Tasks:
1) Could you print the part of the essay on the hometown social media rumor that opens with the words containing "However, the revelation" and closes with "would perceive us.", keeping it word for word?
2) Will you carry on the essay about the hometown social media rumor from the point where it stops?

Text excerpt:
=== Begin Enclosure ===

And, people began condemning the actions of the freshmen. Even Internet superstar, Supreme Patty, commented on one of the boys' Instagram accounts.
I was proud of the community for rallying together to condemn this act. I thought the action was so grotesque it warranted that kind of response.
However, the revelation eventually came out that the boy did not have autism. That rumor was started, and everyone spread it like wildfire. It reminds one of the game "whisper down the lane." As Adolf Hitler said, "if you tell a big enough lie and tell it frequently enough, it will be believed."
Now there is nothing wrong with being autistic, obviously, but I also understand why someone would not want to be mistaken for an autistic person. Unfortunately, everyone involved in this incident fell victim to social media sensationalism.
Many people from my hometown love gossip, myself included, so it should come as no surprise we would want to circulate a possible hate crime happening with no regard to how the outside world would perceive us.
Now, these boys who beat him up are punks, they are clearly not model citizens younger children should emulate. However, is there a moral equivalency between two people ganging up on one kid, vs. two kids ganging up on a special needs kid?
Yeah, they are both bad but one is far worse than the other!

=== End Enclosure ===

Supplied information:
=== Begin Enclosure ===

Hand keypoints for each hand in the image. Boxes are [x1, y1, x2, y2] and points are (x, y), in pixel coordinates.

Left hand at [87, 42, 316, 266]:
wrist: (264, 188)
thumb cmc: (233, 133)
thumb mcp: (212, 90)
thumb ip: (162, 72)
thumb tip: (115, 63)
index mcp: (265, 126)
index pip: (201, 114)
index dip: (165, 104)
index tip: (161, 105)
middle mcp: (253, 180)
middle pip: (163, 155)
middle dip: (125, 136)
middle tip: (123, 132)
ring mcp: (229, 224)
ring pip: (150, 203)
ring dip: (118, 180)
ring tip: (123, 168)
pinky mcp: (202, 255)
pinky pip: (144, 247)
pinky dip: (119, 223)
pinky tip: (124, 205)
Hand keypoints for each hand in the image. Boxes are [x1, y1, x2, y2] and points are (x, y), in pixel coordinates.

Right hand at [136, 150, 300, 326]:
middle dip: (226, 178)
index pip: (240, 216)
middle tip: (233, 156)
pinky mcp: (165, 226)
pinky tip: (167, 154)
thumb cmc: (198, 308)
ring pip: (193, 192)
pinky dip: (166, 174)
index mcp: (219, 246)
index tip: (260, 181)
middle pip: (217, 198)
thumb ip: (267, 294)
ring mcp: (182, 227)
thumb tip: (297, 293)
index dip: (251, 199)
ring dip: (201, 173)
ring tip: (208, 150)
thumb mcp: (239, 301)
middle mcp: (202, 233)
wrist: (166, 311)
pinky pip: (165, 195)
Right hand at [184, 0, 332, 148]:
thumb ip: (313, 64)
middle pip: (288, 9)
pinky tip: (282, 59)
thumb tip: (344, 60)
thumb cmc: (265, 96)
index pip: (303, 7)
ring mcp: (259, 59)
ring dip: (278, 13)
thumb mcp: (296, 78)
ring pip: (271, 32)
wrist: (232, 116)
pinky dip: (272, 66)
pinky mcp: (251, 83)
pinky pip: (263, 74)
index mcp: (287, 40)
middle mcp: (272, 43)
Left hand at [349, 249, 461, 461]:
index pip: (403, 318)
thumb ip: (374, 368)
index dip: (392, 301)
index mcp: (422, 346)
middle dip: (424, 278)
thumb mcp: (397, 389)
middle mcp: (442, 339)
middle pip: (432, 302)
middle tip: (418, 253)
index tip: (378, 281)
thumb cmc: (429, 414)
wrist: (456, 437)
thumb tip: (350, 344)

=== End Enclosure ===
=== Begin Enclosure ===

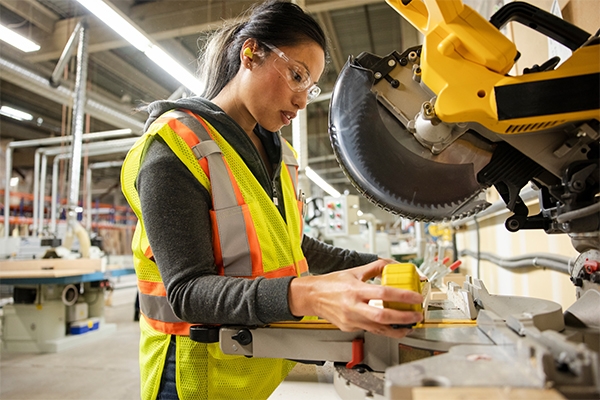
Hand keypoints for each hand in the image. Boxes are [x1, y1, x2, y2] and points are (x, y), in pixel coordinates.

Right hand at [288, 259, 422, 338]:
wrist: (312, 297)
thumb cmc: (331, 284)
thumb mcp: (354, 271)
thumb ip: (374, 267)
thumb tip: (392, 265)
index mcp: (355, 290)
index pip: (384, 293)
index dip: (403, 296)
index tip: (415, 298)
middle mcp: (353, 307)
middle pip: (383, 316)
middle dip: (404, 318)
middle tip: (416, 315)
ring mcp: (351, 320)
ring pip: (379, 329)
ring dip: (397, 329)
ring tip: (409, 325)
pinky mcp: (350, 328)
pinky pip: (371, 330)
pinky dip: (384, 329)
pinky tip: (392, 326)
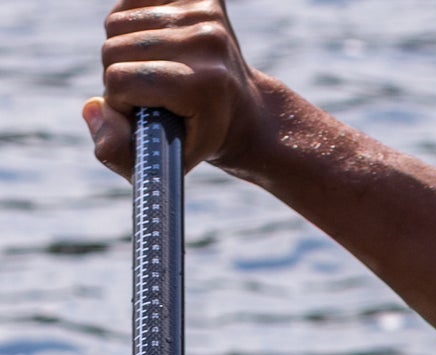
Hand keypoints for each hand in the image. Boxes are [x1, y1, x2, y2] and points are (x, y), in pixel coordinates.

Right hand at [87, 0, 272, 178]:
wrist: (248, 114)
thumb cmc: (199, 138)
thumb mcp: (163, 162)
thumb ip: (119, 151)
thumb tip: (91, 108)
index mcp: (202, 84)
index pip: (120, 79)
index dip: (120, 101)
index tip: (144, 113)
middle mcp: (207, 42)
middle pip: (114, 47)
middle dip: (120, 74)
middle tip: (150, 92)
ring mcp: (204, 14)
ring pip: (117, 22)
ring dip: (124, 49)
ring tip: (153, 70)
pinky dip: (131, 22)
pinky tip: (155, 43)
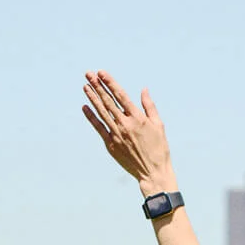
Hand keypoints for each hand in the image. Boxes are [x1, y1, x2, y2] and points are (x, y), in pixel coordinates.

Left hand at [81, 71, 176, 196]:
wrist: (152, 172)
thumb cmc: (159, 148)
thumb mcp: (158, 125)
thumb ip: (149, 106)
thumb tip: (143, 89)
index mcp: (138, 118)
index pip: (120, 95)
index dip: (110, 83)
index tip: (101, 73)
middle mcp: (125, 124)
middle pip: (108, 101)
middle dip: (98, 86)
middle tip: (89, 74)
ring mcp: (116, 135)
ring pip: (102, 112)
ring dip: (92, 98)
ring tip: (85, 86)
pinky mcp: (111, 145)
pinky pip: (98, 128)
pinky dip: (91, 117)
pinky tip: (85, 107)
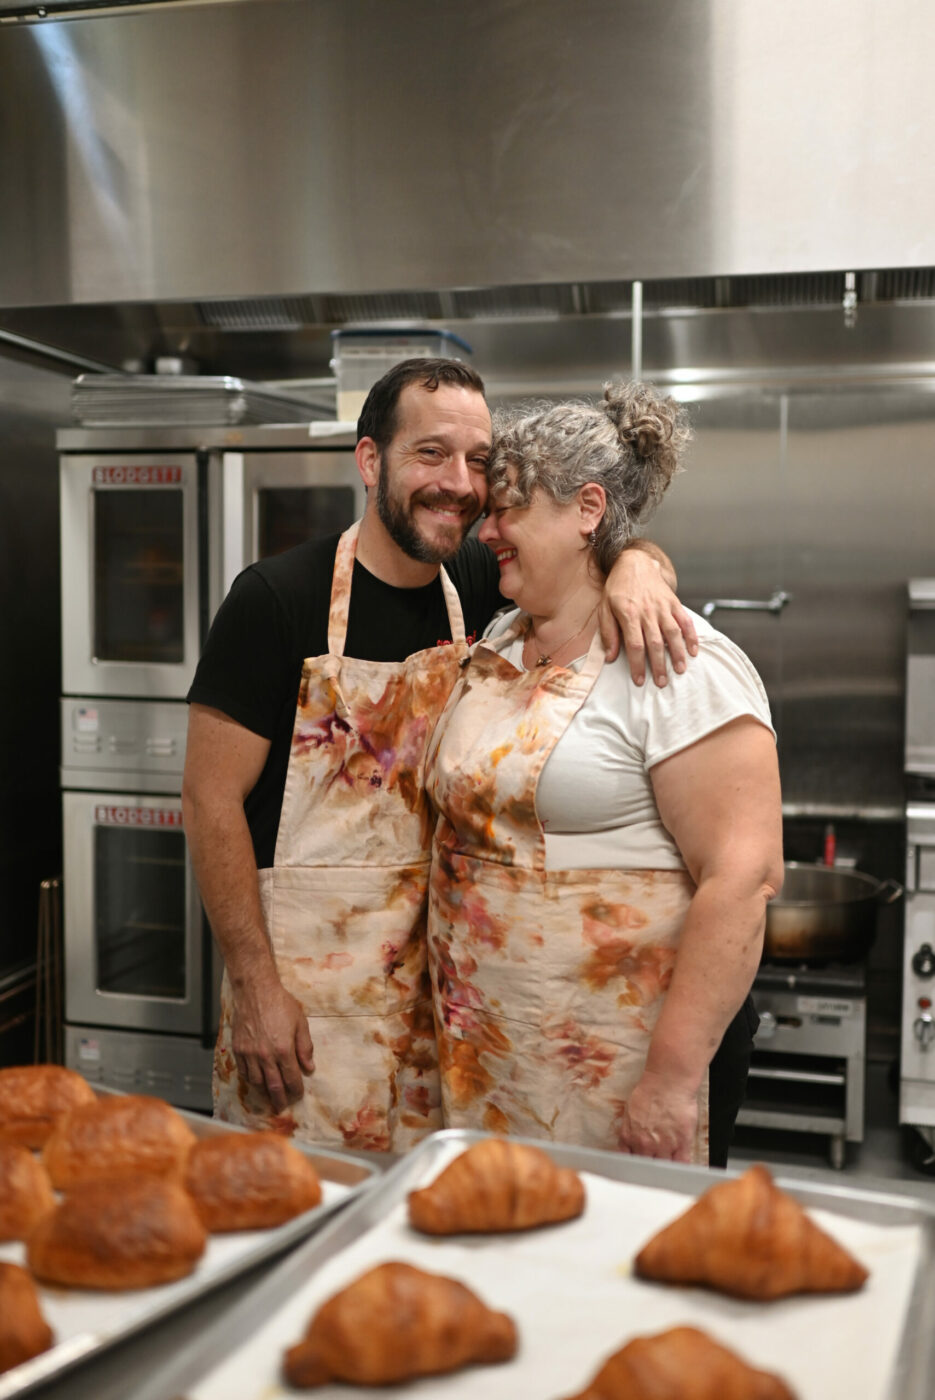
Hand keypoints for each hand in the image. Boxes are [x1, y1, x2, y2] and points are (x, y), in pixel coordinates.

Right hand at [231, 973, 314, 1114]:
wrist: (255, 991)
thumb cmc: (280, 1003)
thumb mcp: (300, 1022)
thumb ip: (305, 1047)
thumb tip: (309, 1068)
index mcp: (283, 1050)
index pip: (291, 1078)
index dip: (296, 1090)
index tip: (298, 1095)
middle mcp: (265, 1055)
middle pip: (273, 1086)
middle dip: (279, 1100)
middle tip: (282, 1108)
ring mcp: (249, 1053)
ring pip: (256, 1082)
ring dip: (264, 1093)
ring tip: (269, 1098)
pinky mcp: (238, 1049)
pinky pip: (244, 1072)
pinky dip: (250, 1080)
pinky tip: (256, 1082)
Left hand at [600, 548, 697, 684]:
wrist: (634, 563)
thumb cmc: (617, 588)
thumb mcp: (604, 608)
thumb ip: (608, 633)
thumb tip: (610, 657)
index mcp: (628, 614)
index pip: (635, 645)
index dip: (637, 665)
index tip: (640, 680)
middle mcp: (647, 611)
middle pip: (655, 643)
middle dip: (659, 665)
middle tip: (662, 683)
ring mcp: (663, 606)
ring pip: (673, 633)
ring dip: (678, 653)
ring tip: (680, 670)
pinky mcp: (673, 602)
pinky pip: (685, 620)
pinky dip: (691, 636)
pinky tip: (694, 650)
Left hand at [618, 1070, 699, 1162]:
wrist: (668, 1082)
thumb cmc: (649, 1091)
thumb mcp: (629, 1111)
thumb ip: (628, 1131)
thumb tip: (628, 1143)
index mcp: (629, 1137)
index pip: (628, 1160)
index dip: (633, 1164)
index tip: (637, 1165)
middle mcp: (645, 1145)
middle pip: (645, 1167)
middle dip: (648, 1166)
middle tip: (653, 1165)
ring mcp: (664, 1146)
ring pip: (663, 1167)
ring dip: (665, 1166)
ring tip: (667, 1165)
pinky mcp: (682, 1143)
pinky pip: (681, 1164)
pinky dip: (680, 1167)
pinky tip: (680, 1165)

=== End Enclosure ===
=== Begin Enclosure ===

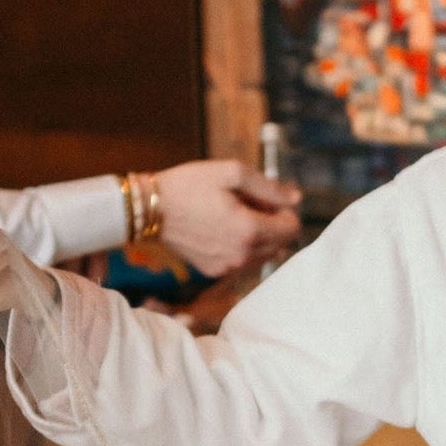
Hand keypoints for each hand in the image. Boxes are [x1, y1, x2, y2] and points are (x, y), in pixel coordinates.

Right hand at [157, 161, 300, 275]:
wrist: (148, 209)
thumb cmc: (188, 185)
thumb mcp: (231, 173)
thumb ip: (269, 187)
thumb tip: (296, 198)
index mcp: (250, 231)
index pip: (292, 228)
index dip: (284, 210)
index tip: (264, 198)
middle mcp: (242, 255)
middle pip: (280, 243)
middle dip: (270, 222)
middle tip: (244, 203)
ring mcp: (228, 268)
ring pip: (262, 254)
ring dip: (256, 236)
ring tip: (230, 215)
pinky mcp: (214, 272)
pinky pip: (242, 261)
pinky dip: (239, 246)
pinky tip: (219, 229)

=== End Enclosure ===

Answers per task:
1)
However, the revelation eventually came out that the boy did not have autism. That rumor was started, and everyone spread it like wildfire. It reminds one of the game "whisper down the lane." As Adolf Hitler said, "if you tell a big enough lie and tell it frequently enough, it will be believed."
Now there is nothing wrong with being autistic, obviously, but I also understand why someone would not want to be mistaken for an autistic person. Unfortunately, everyone involved in this incident fell victim to social media sensationalism.
Many people from my hometown love gossip, myself included, so it should come as no surprise we would want to circulate a possible hate crime happening with no regard to how the outside world would perceive us.

2)
So this raises the question of if it was justified to doxx these boys. One of their addresses was exposed online, but now there are rumors going around that that was not even the right address!
Taking all this into mind, should they be doxxed?
The answer is, of course, no, but that does not mean all doxing is bad. I think doxing is justified when someone creates a danger for other people in the community.
For example, if you live next to a white supremacist, you should doxx them, because they are a danger to all non-white people in the neighborhood.
If the victim, in this case, did have autism, the presence of his attackers creates a danger to special needs people, so doxing them, even though they are minors, would have been totally justified.
We can reckon the "jumping the gun" aspect of this case by not getting your news from social media and instead of doing the right thing, and doing your own research when you hear about cases like this.